Common-sense ruminations on baseball and culture.


I never gave up on the playoffs, but I have to say that September has been so much easier than it should have been.

Why did this team come back, though? Some reasons:

1. Detroit sucked. Let's just be blunt, and possibly crass. Actually, they only have had one bad month (the atrocious 11-18 August). With a typical month (say 17-12), the team is 93-66, 1.5 games up on the Yankees, and Torre is probably packing his bags.

2. Robinson Cano. Even more than the legitimate boost Melky Cabrera gave the team, Cano is the third-best hitter on the deepest offense in baseball.

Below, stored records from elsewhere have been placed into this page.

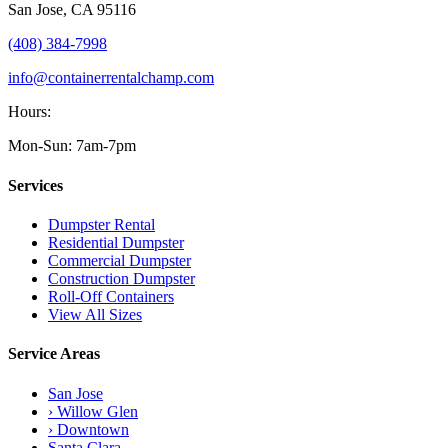
San Jose
,
CA
95116
(408) 384-7998
info@containerrentalchamp.com
Hours:
Mon-Sun: 7am-7pm
Services
Dumpster Rental
Residential Dumpster
Commercial Dumpster
Construction Dumpster
Roll-Off Containers
View All Sizes
Service Areas
San Jose
› Willow Glen
› Downtown
Santa Clara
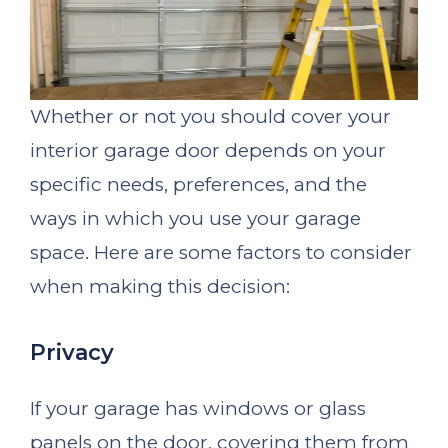
Whether or not you should cover your
interior garage door depends on your
specific needs, preferences, and the
ways in which you use your garage
space. Here are some factors to consider
when making this decision:
Privacy
If your garage has windows or glass
panels on the door, covering them from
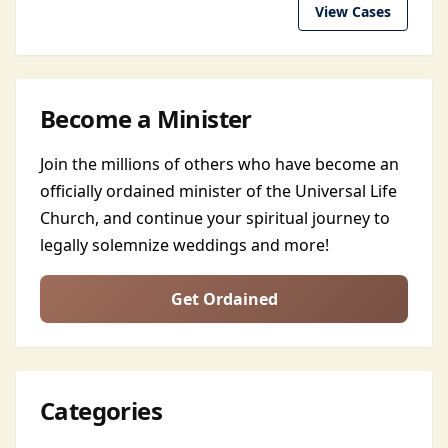
View Cases
Become a Minister
Join the millions of others who have become an
officially ordained minister of the Universal Life
Church, and continue your spiritual journey to
legally solemnize weddings and more!
Get Ordained
Categories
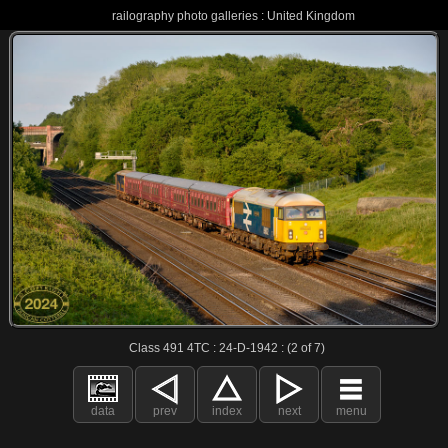
railography photo galleries : United Kingdom
Class 491 4TC : 24-D-1942 : (2 of 7)
data
prev
index
next
menu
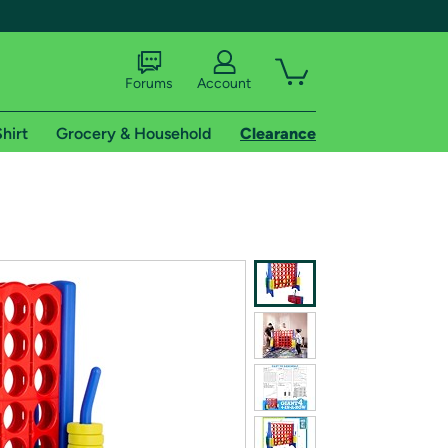
Forums
Account
hirt
Grocery & Household
Clearance
X
tional shipping addresses.
 trial of Amazon Prime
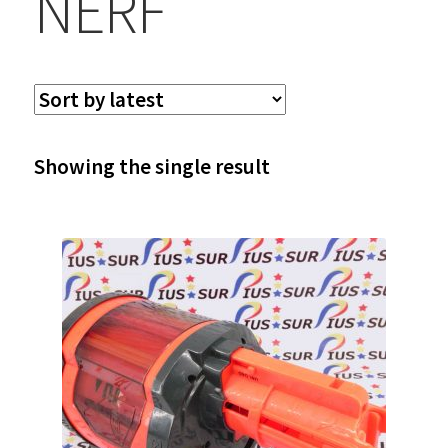
NERF
Showing the single result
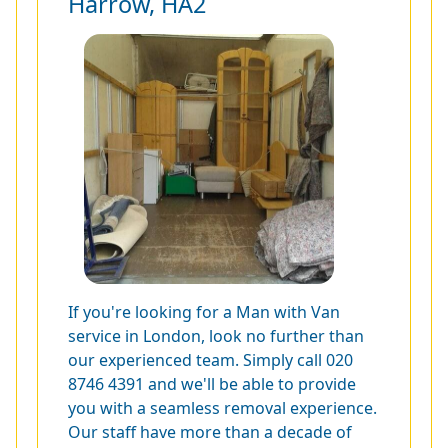
Harrow, HA2
If you're looking for a Man with Van
service in London, look no further than
our experienced team. Simply call
020
8746 4391
and we'll be able to provide
you with a seamless removal experience.
Our staff have more than a decade of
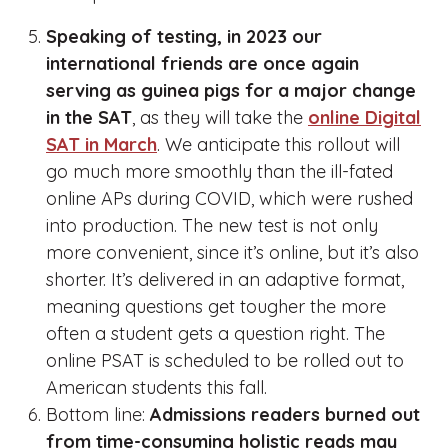
Speaking of testing, in 2023 our
international friends are once again
serving as guinea pigs for a major change
in the SAT
, as they will take the
online Digital
SAT in March
. We anticipate this rollout will
go much more smoothly than the ill-fated
online APs during COVID, which were rushed
into production. The new test is not only
more convenient, since it’s online, but it’s also
shorter. It’s delivered in an adaptive format,
meaning questions get tougher the more
often a student gets a question right. The
online PSAT is scheduled to be rolled out to
American students this fall.
Bottom line:
Admissions readers burned out
from time-consuming holistic reads may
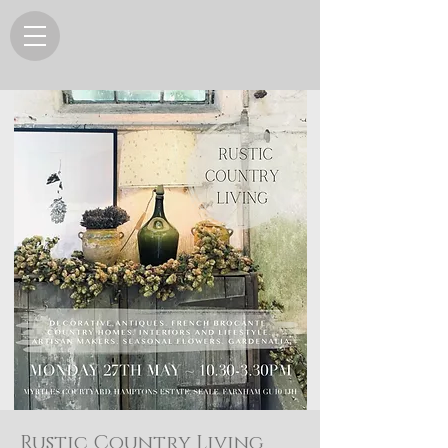
Rustic Country Living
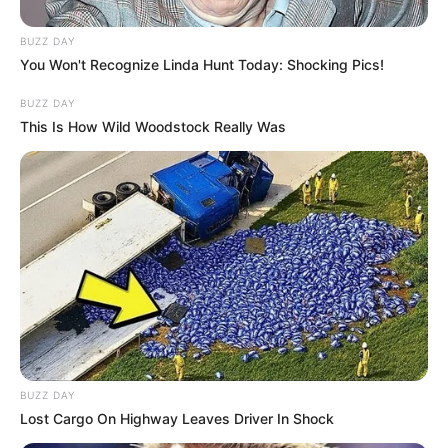
BUZZ DAY
You Won't Recognize Linda Hunt Today: Shocking Pics!
BUZZ DAY
This Is How Wild Woodstock Really Was
BUZZ DAY
Lost Cargo On Highway Leaves Driver In Shock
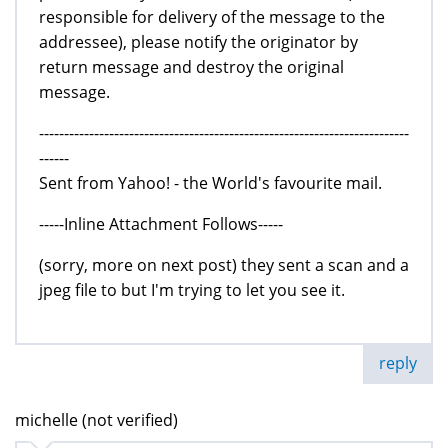
responsible for delivery of the message to the
addressee), please notify the originator by
return message and destroy the original
message.
--------------------------------------------------------------------------
------
Sent from Yahoo! - the World's favourite mail.
-----Inline Attachment Follows-----
(sorry, more on next post) they sent a scan and a
jpeg file to but I'm trying to let you see it.
reply
michelle (not verified)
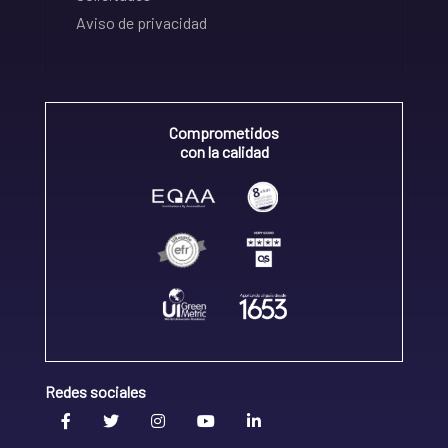
Aviso de privacidad
Comprometidos
con la calidad
Redes sociales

That's right: A-Rod, Posada and 24-year-old Cano.
Jeter and Matsui have better OBP and slightly higher OPS+, and Matsui's power numbers are as good or better, but Cano has provided improving power, a solid batting average, run production and walks enough to not have to hit .340 again.

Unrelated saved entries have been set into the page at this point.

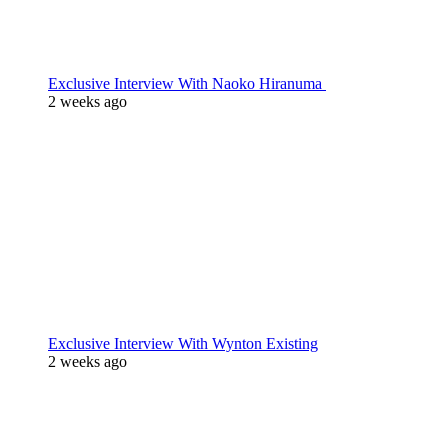
Exclusive Interview With Naoko Hiranuma
2 weeks ago
Exclusive Interview With Wynton Existing
2 weeks ago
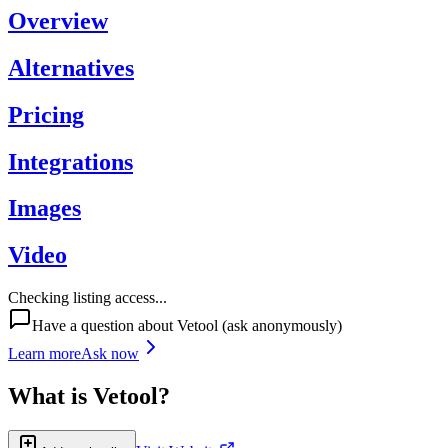
Overview
Alternatives
Pricing
Integrations
Images
Video
Checking listing access...
Have a question about
Vetool
(ask anonymously)
Learn more
Ask now
What is
Vetool
?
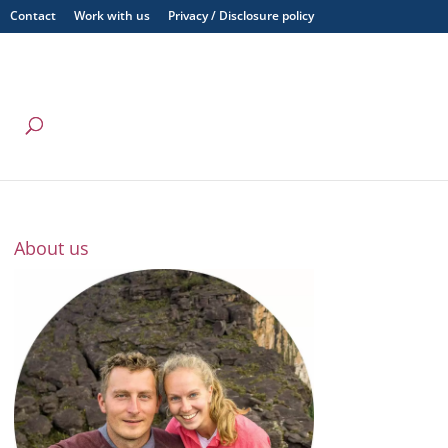
Contact
Work with us
Privacy / Disclosure policy
About us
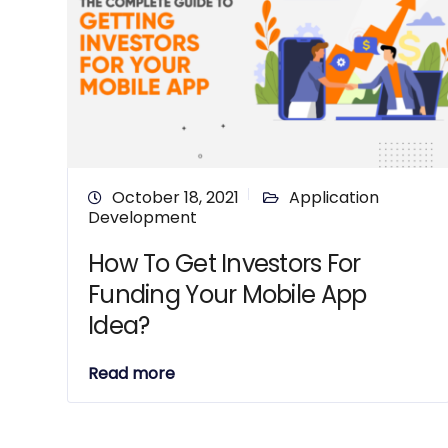
October 18, 2021
Application
Development
How To Get Investors For
Funding Your Mobile App
Idea?
Read more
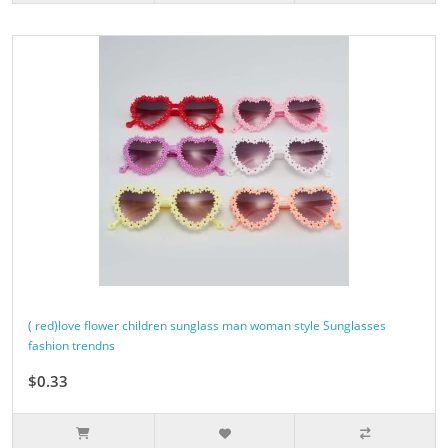
( red)love flower children sunglass man woman style Sunglasses
fashion trendns
$0.33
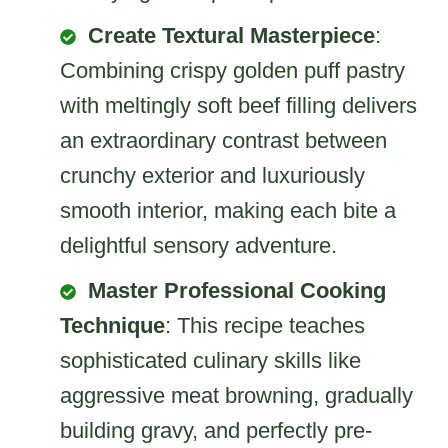
Create Textural Masterpiece
:
Combining crispy golden puff pastry
with meltingly soft beef filling delivers
an extraordinary contrast between
crunchy exterior and luxuriously
smooth interior, making each bite a
delightful sensory adventure.
Master Professional Cooking
Technique
: This recipe teaches
sophisticated culinary skills like
aggressive meat browning, gradually
building gravy, and perfectly pre-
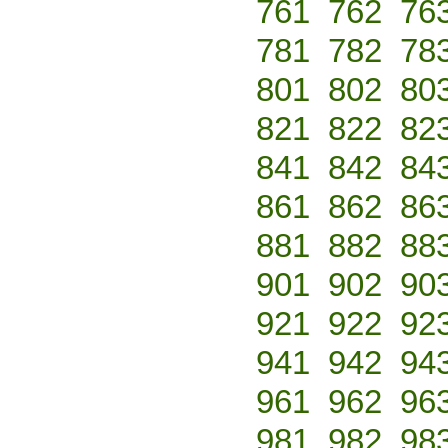
761
762
76
781
782
78
801
802
80
821
822
82
841
842
84
861
862
86
881
882
88
901
902
90
921
922
92
941
942
94
961
962
96
981
982
98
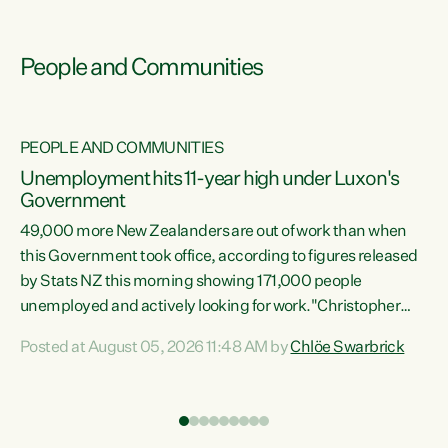
People and Communities
PEOPLE AND COMMUNITIES
Unemployment hits 11-year high under Luxon's
Government
49,000 more New Zealanders are out of work than when
s
this Government took office, according to figures released
by Stats NZ this morning showing 171,000 people
unemployed and actively looking for work."Christopher
ets
Luxon's economic decisions have produced the highest
Posted at August 05, 2026 11:48 AM by
Chlöe Swarbrick
unemployment rate in over a decade. Political tit for tat
aside, it's time for the Prime Minister to put his hands back
on the wheel of this economy and invest in our country.
of
Clearly, cut after cut doesn't grow an economy....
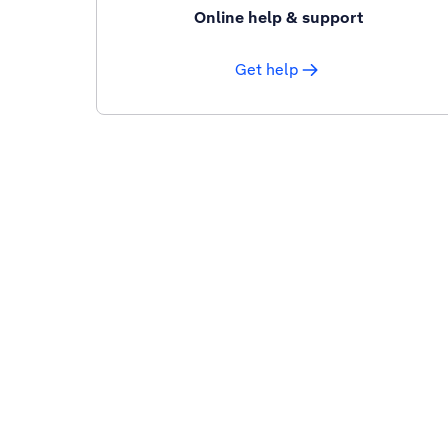
Online help & support
Get help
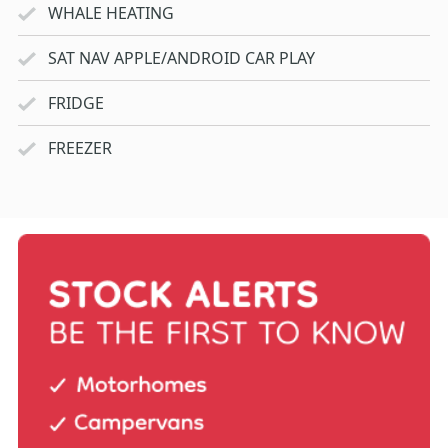
WHALE HEATING
SAT NAV APPLE/ANDROID CAR PLAY
FRIDGE
FREEZER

3. Joba Chamberlain. Yes, it seems obvious, but the starting pitching, while better than it was, is still a constant question mark of youth, injuries, fatigue and inexperience. And while one could not ask for much more out of Chien-Ming Wang (38 wins since April 2006), he's not Jack Morris in the 1991 World Series, or even Andy Pettitte from 1998 through the 2001 ALCS (8-2, 14 GS, 89 2/3 IP, 3.01 ERA).
Rivera is merely a top-10 closer now, not Jesus with a glove on, and the bullpen is routinely in tatters as the one guy on a hot streak is flaming out.
Chamberlain hasn't been with the team long, but he's given 22 2/3 innings of worry-free baseball. In 17 games, or more than one-tenth of the season, there's been a key in-game stretch in which the Yankees know they will halt the opposition.

And it's not just luck. 0.75 WHIP, 1093 ERA+, 12.71 K/9. Those are numbers of dominance.

4. Not caring about the AL East. Granted, the Red Sox did a lot of the work for them by racing out to that huge lead, and it's a subjective observation for sure. However, this is a team that could have packed it in, given too much credence to the division and the notion of psychological devastation at finishing behind the Red Sox, and lost 75-80 games (even then, I think they still, by sheer talent, finished above .500).

Does this team have major holes? Yes. Does any MLB team these days not? No. So, bring on the crapshoot that is the postseason.